When it comes to fats it’s a love-hate relationship.
You got to love them but are told to hate them. Nutritionists are constantly telling us that we need to cut down on our intakes of fatty foods not to completely eliminate our consumption of it altogether, just reduce it.
Fatty foods are so tasty and so limiting ourselves proves to be hard.
However some types of this nutrient are important for our body to utilize because they contain fatty acids that we need. They are our body’s “go-to” source of energy for aerobic activities. (i.e. climbing the stairs, walking to your car, etc.)
And that is a benefit to being a runner. Your body is better able to oxdize (burn) fat, also known as lipids, when you are performing mild to moderate exercise compared to your untrained neighbors.
Nutritionists argue about the amount of lipids one should be taking in.
Some say as much as 25% wont hurt you while others say no more than 10%. (That translates to about an average of 50-70 grams a day.) We do know that the less processed fats you take in the better!
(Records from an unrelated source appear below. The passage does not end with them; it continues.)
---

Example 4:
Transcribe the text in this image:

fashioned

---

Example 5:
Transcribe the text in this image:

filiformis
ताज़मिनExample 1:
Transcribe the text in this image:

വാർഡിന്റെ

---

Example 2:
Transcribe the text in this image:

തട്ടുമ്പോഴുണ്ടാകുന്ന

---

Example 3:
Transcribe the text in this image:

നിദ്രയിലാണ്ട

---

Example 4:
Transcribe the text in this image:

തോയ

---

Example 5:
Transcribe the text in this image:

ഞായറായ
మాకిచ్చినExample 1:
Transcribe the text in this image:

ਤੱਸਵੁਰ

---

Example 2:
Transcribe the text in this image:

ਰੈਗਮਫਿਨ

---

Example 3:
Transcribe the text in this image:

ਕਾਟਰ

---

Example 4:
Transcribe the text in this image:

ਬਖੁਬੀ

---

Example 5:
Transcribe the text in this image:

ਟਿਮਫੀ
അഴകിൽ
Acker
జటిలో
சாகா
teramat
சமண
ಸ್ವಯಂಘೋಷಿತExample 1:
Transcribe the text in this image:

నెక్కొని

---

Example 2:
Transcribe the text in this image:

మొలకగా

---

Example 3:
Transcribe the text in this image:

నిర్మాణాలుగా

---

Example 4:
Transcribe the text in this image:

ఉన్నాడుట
The more active you are the more lipids you need but don’t overdo it! Training for a marathon does give you that extra luxury to be able to take in more fats than those who don’t exercise intensely, just don’t go overboard.
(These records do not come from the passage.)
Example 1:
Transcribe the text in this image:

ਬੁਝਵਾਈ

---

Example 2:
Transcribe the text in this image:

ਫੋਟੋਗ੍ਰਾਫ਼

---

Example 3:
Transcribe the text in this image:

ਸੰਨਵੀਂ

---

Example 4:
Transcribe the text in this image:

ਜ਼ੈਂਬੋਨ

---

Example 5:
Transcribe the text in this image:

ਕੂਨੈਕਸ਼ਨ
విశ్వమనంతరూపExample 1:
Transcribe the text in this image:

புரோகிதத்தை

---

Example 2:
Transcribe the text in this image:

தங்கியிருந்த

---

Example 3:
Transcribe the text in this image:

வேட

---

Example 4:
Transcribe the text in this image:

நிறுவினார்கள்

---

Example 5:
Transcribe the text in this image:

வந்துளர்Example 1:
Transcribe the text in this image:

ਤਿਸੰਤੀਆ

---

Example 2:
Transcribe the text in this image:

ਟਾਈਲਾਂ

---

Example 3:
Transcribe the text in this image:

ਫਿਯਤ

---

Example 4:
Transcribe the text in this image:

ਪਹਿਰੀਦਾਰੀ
Remember, the healthier the choices are that you make, the better your performance and the quality of your workouts will be. Lipids tend to make you feel tired and sluggish, not what any runner is looking for.
Saturated fats are the lipids that you should avoid.
They are responsible for the cholesterol and blocked arteries and don’t do anything to enhance your total health.
However these lipids are necessary in small amounts and can be taken in easily through cheese, meats and butter. Saturated fats usually count for about 70% of all our fat intake. That only leaves 30% for the bad fats and that is on the high end of the scale!
Increases your total cholesterol, increases your LDL (low density lipid) cholesterol, and decreases you HDL (high density lipid or good cholesterol) cholesterol.
Here are a few quick and easy tips to reduce the intake of bad, processed fats in your diet:
Unsaturated fats are made up of monounsaturated and polyunsaturated lipids.
These are the "good kind" that are found in the oils, i.e. corn, safflower, soybean and sunflower oils.
Their benefits include:
decreasing total cholesterol, LDL (low density lipid) cholesterol and has no effet on HDL (high density lipid)-cholesterol.
Here are some great lipid sources to include in your diet:
Originally, it was believed that endurance runners could benefit from a fat-loading versus carb-loading diet before a big race.
We know now that this is not the case.
Our primary fuel source will and always will be carbohydrates (glycogen to be more specific) but we also oxidize lipids to a certain extent.
We all have an almost unlimited supply of energy from fats.
It is our largest source of potential energy. Unlike lipids, we can only store a limited amount of carbohydrates in our body, roughly around 2000 Calories worth. Because we can only store limited amounts of carbohydrates and that is our main fuel source when we run, we must supplement our body during long runs of over an hour.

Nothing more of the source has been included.